I knew it! @EphemeralStick I always wondered why you had all that ducktape, rope, and handcuffs in the back of your van!!!!


----------



## EphemeralStick (Dec 6, 2019)

iamwhatiam said:


> I knew it! @EphemeralStick I always wondered why you had all that ducktape, rope, and handcuffs if the back of your van!!!!


Psh, what I do to myself on my own time is my business. But @iamwhatiam, you're welcome to watch. 

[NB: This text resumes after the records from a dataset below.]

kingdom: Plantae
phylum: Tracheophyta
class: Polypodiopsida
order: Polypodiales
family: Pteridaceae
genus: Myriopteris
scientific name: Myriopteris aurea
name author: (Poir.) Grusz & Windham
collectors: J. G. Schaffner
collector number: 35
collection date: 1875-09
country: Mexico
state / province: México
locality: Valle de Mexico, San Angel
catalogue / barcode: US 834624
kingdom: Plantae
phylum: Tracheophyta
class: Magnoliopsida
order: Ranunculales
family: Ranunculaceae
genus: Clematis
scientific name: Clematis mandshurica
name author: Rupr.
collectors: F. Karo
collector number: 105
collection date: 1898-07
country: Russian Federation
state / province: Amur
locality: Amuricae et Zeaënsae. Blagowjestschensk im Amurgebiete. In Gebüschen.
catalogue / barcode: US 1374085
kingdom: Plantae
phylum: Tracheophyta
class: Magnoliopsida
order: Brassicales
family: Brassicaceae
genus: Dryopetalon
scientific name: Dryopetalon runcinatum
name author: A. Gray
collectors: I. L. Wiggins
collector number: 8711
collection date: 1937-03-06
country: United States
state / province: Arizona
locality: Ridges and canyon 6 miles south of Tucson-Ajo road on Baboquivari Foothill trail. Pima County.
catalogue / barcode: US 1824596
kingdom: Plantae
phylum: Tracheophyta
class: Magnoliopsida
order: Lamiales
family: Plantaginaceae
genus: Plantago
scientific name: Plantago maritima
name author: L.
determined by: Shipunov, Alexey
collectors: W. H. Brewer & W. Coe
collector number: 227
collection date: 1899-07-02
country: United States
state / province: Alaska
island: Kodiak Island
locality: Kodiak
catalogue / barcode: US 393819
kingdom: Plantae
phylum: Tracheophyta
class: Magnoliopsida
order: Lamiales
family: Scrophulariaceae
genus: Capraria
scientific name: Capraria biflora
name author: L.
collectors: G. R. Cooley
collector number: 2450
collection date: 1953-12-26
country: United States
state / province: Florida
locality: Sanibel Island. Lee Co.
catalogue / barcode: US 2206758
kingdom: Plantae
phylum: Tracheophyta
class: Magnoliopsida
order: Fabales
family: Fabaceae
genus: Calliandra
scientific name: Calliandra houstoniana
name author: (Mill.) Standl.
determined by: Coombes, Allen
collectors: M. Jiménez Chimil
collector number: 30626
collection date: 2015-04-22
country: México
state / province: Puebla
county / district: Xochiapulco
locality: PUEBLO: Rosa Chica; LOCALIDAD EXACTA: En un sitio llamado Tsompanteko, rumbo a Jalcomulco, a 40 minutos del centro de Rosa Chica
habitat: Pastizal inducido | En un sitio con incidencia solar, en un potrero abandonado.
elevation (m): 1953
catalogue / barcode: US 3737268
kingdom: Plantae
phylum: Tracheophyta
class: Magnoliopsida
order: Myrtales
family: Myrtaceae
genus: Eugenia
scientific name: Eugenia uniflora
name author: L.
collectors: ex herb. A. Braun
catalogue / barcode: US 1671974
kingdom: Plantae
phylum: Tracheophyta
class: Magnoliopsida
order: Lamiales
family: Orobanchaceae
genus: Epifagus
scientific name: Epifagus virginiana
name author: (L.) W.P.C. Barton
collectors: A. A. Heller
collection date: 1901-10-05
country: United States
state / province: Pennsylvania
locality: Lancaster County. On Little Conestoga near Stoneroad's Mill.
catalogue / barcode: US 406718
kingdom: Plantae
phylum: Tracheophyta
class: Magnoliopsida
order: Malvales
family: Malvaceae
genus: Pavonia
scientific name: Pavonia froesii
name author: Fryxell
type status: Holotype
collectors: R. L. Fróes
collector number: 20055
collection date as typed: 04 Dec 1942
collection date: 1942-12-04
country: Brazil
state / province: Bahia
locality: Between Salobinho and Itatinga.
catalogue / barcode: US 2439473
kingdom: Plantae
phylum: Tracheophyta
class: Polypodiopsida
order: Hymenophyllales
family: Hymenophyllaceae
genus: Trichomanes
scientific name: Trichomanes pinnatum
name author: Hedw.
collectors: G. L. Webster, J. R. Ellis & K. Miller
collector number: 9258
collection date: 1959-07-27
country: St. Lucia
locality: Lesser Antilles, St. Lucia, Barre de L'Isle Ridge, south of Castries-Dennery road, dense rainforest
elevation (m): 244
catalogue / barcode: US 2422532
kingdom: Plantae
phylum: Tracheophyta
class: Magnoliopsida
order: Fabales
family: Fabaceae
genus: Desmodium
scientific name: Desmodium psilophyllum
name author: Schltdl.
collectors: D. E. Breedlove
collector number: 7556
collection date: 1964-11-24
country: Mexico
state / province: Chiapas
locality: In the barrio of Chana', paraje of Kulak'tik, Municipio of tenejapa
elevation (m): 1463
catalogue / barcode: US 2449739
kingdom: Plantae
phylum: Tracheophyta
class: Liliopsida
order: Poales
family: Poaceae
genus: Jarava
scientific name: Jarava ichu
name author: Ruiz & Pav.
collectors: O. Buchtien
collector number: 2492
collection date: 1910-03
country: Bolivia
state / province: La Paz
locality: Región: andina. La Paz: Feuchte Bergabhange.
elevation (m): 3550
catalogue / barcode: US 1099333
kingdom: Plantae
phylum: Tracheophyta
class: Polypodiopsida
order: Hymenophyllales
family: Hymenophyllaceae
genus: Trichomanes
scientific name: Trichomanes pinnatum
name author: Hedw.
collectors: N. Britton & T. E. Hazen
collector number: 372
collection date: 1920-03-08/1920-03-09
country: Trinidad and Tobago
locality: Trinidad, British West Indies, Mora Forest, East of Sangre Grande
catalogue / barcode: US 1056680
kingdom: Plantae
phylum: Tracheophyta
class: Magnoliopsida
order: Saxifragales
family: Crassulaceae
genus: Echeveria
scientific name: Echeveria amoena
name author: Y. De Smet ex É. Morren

As an owner of a white work van that I currently live in this article makes my eyes roll. I doubt that it'll raise suspicions or make my life more difficult in any way. People just love to panic.


----------



## Desperado Deluxe (Dec 6, 2019)

I really dislike social media for this reason alone. Not specifically because of the van thing but all the rumoring and gossip that spreads around.
I've never had FB and I'm straight up against it. I have suffered greatly from community mobbing (small town) and I believe social media is a large part of the culprit.


----------



## Dmac (Dec 7, 2019)

Cbs news talked about this on their morning show on Friday and i think it was mentioned on the nbc evening news also. I guess anything passes as news now.


----------



## r3yn (Dec 16, 2019)

Fuck facebox. Besides the social and mental problems of FOMO, Facefuck also owns facial recognition, AI, and VR companies. They are, in actuality, trying to create the matrix. hahaha ...But seriously, Zuck's idea of privacy is to install facial recognition cameras in EVERY device, track your location with EVERY piece of technology... that way it's FAIR, and everyone can have the same level of surveillance. ...And then he can sell that private information to the highest bidder.


----------